For many small and mid sized business expertise upon ways to archive GDPR compliance in synergistic fashion with standards like ISO 27000s (which has concrete ways related to GDPR Article 26, confidentiality, integrity, availability and resilience of processing systems) is only available via international consulting companies. And not in Iceland.
So, what about SMBs? Executives of SMBs in Iceland do not see the law of data security and privacy as an important matter. As long as the market doesn't demand it, this has "low or no priority". They do not expect fines, because the regulators would need to assess and audit the company. In Iceland. Not likely to happen.
My thinking is, that in 2018 some of them might see requests of international business partners for data-privacy compliance. But contracts can be abstract.
Information security training - how to collaborate and exchange knowledge
This is not a hot topic in Iceland.
I found that many autodidacts criticize the popular Information Security certificates, based on arguments which have very little to do with the related training content or code of ethics. Personally I see a lot of value in an enforced code of ethics, like GIAC has it.
Generally I see that information security certifications are requested from newcomers into the field. That is not a good tendency, especially for compliance related certs and assignments. These certs do not replace experience, which can become very obvious during a SoX or PCI-DSS audit. Reality can be harsh.
Personally I tend to see certifications as helpful indicators, given that I personally wasn't satisfied with my university curriculum regarding information security. There simply was not a single course, although I studied Computer Science in Germany, and graduated in 2012. I learned a lot in an auto-didactic fashion, and decided to surface this through certificates later.
Icelanders don't see the need to pursue information security certificates and focus a lot on experience (years, company, position...). Iceland is very small. Chances are good that you know all security professionals within the country.
Threats to Iceland - information security & economy
From what I hear Jamaica has the problem, that the country's IT infrastructure gets abused as a hub to enable fraud, piracy or other kinds of abuse. Iceland could become such a hub for the EU zone. There is very little awareness on information security. That makes it hard to import and adapt imported products, from an American risk culture mindset.
The Icelandic government has no awareness programs, and as far as I know (we probably have the biggest infrastructure in Iceland) there is no CERT. We have had major DDoS attacks, which should have triggered at least some reaction.
- Iceland is very small. If it happens, it happens. Vaðlaheiðarvegavinnuverkfærageym-sluskúraútidyralyklakippuhringur
I find the classification from the Oxford Cyber Security Maturity Model (CMM) useful. Take a look at page 27:
I often hear, that it's hard to hire information security professionals.
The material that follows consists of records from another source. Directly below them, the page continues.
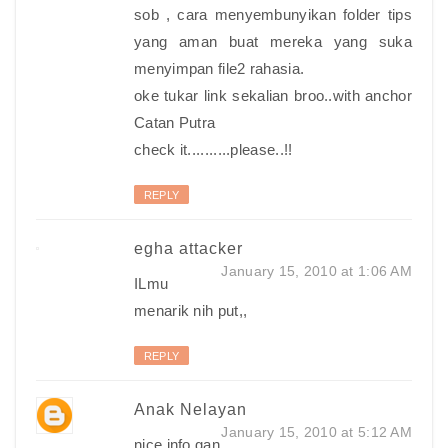
sob , cara menyembunyikan folder tips
yang aman buat mereka yang suka
menyimpan file2 rahasia.
oke tukar link sekalian broo..with anchor
Catan Putra
check it..........please..!!
REPLY
egha attacker
January 15, 2010 at 1:06 AM
ILmu
menarik nih put,,
REPLY
Anak Nelayan
January 15, 2010 at 5:12 AM
nice info gan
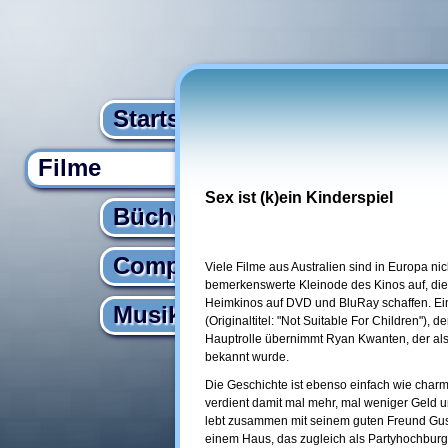
Startseite
Filme
Sex ist (k)ein Kinderspiel
Bücher
Computer
Viele Filme aus Australien sind in Europa n
bemerkenswerte Kleinode des Kinos auf, die
Heimkinos auf DVD und BluRay schaffen. Ein Be
Musik
(Originaltitel: "Not Suitable For Children"), 
Hauptrolle übernimmt Ryan Kwanten, der als 
bekannt wurde.
Die Geschichte ist ebenso einfach wie charman
verdient damit mal mehr, mal weniger Geld u
lebt zusammen mit seinem guten Freund Gus
einem Haus, das zugleich als Partyhochburg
My answer usually is, that you probably don't have a profile for the position, and that this is the reason why you don't know what you need. Take a look at the Established column and you see what I mean: "precise roles and responsibilities".
It's hard to hire one professional for all the responsibilities. It's hard to hire information security professionals in general, if you don't have an established approach. I suggest that's where you need to get started. Most people I know in the field of information security would not work for Start-Ups (excluding their own one) or Formative businesses.
No one knows every aspect, which is tangented by information security. Certified or not. There is no generalist, with a "mixology" of all trades. Getting InfoSec skills isn't like mixing a skill cocktail based on buzzwords, that hit the CV filters. Every professional has his small island, from which he rises. Whether it's icy or not An information security professional works with a company, often as a liaison with compliance or regulatory authorities. Or as an independent control and checkpoint.
However if you are also a skilled bartender, you might have got a great future ahead of you. Just make sure your clients are old enough to drink.